With Cyber Monday—the official start of the busiest online shopping month of the year —just a couple of days away, a survey of 1,019 U.S. consumers conducted by Zogby Analytics on behalf of the Global Cyber Alliance (GCA) has found that only half think they can determine the safety and legitimacy of online shopping sites.

In fact, 35% of Internet shoppers claim to have stopped an online purchase because of security fears. And results of the survey, released on November 21, show that worries about being scammed online cause 27% of shoppers to worry excessively—even keeping 12% up at night.

The threat is real:

  • 60% of consumers have had their computer infected with malware.
  • 50% have visited a website that they feared could do harm to their computer or device.

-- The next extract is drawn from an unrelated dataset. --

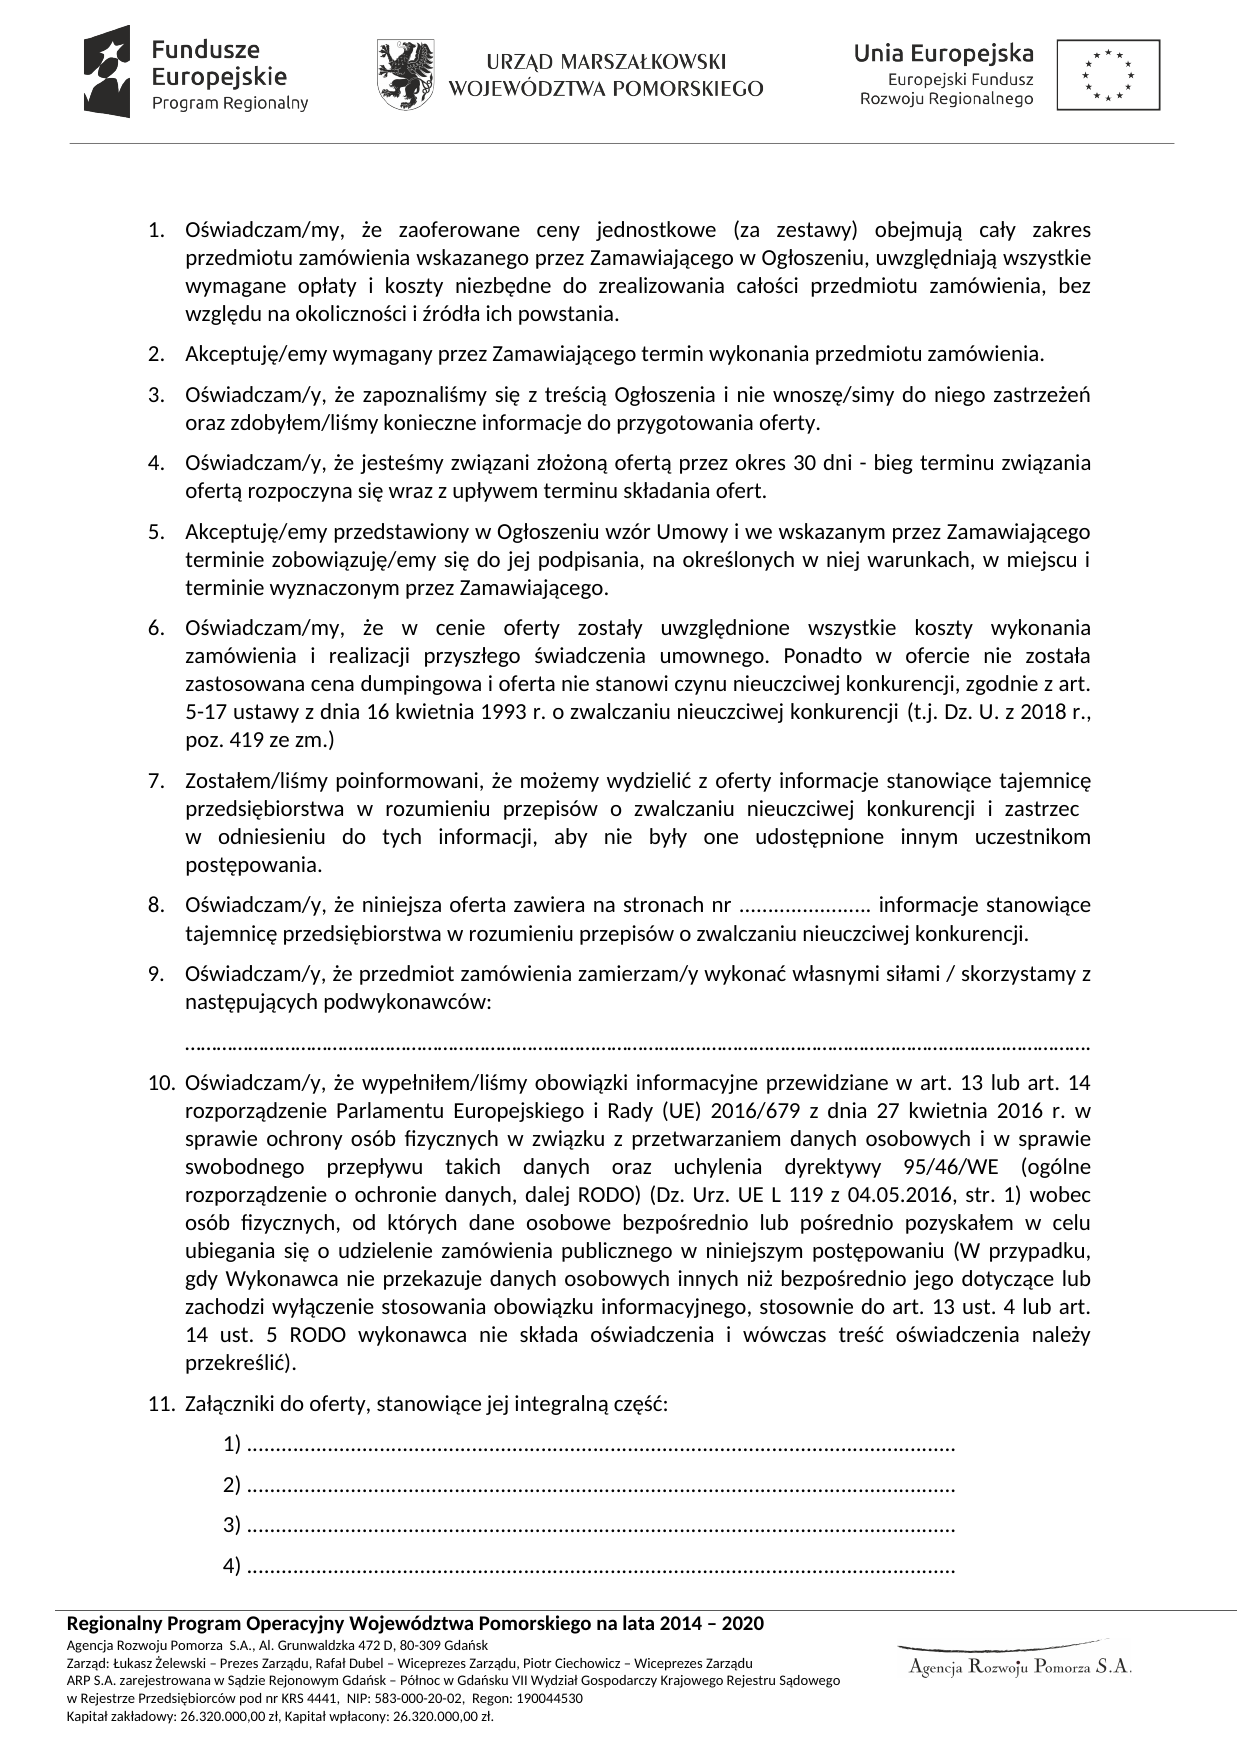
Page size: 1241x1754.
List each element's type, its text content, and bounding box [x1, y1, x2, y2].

list Oświadczam/y, że jesteśmy związani złożoną ofertą przez okres 30 dni - bieg terminu związania ofertą rozpoczyna się wraz z upływem terminu składania ofert. [148, 448, 1093, 504]
list Oświadczam/y, że przedmiot zamówienia zamierzam/y wykonać własnymi siłami / skorzystamy z następujących podwykonawców: [147, 959, 1093, 1015]
list Oświadczam/y, że wypełniłem/liśmy obowiązki informacyjne przewidziane w art. 13 lub art. 14 rozporządzenie Parlamentu Europejskiego i Rady (UE) 2016/679 z dnia 27 kwietnia 2016 r. w sprawie ochrony osób fizycznych w związku z przetwarzaniem danych osobowych i w sprawie swobodnego przepływu takich danych oraz uchylenia dyrektywy 95/46/WE (ogólne rozporządzenie o ochronie danych, dalej RODO) (Dz. Urz. UE L 119 z 04.05.2016, str. 1) wobec osób fizycznych, od których dane osobowe bezpośrednio lub pośrednio pozyskałem w celu ubiegania się o udzielenie zamówienia publicznego w niniejszym postępowaniu (W przypadku, gdy Wykonawca nie przekazuje danych osobowych innych niż bezpośrednio jego dotyczące lub zachodzi wyłączenie stosowania obowiązku informacyjnego, stosownie do art. 13 ust. 4 lub art. 14 ust. 5 RODO wykonawca nie składa oświadczenia i wówczas treść oświadczenia należy przekreślić). [147, 1068, 1093, 1376]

According to GCA, the holiday shopping season represents a major boon to scammers—who launch more fake websites in December than during any other time of year. The alliance reports that nearly 119,000 unique phishing sites were detected during November 2016.  Worst yet, the brands with the most “spoof-able” websites included popular online retailers Amazon (82%), Walmart (36%) and Target (20%).

It is easy for scammers to trick users with websites that look like they are legitimate company websites—but have a different IP address—something that most users would find hard to confirm.

One method? Registering web domains that are misspellings of popular brands and destinations. According to the GCA survey, 77% of U.S. consumers have mistyped a website address into their browser and 68% have clicked on a link in an email that has taken them to a different site than they expected.

Last week, GCA, along with IBM Security and Packet Clearing House, launched Quad9, a free service that protects both consumers and businesses from the most popular phishing websites. In four easy steps, computers can be configured to automatically check every link that is clicked on—or address that is entered—against a directory of millions of bad web addresses compiled from companies that specialize in categorizing online threats and scams. If a user tries to access a website that is on any of the lists of malicious websites, he or she are blocked from accessing the site.

“The cybersecurity burdens that we place on consumers are excessive. It is asking too much from consumers to navigate all the security risks they face. and CEO of the Global Cyber Alliance. “We must do a better of job of creating solutions that provide security and privacy without the user having to worry about it. Quad9 does just that.”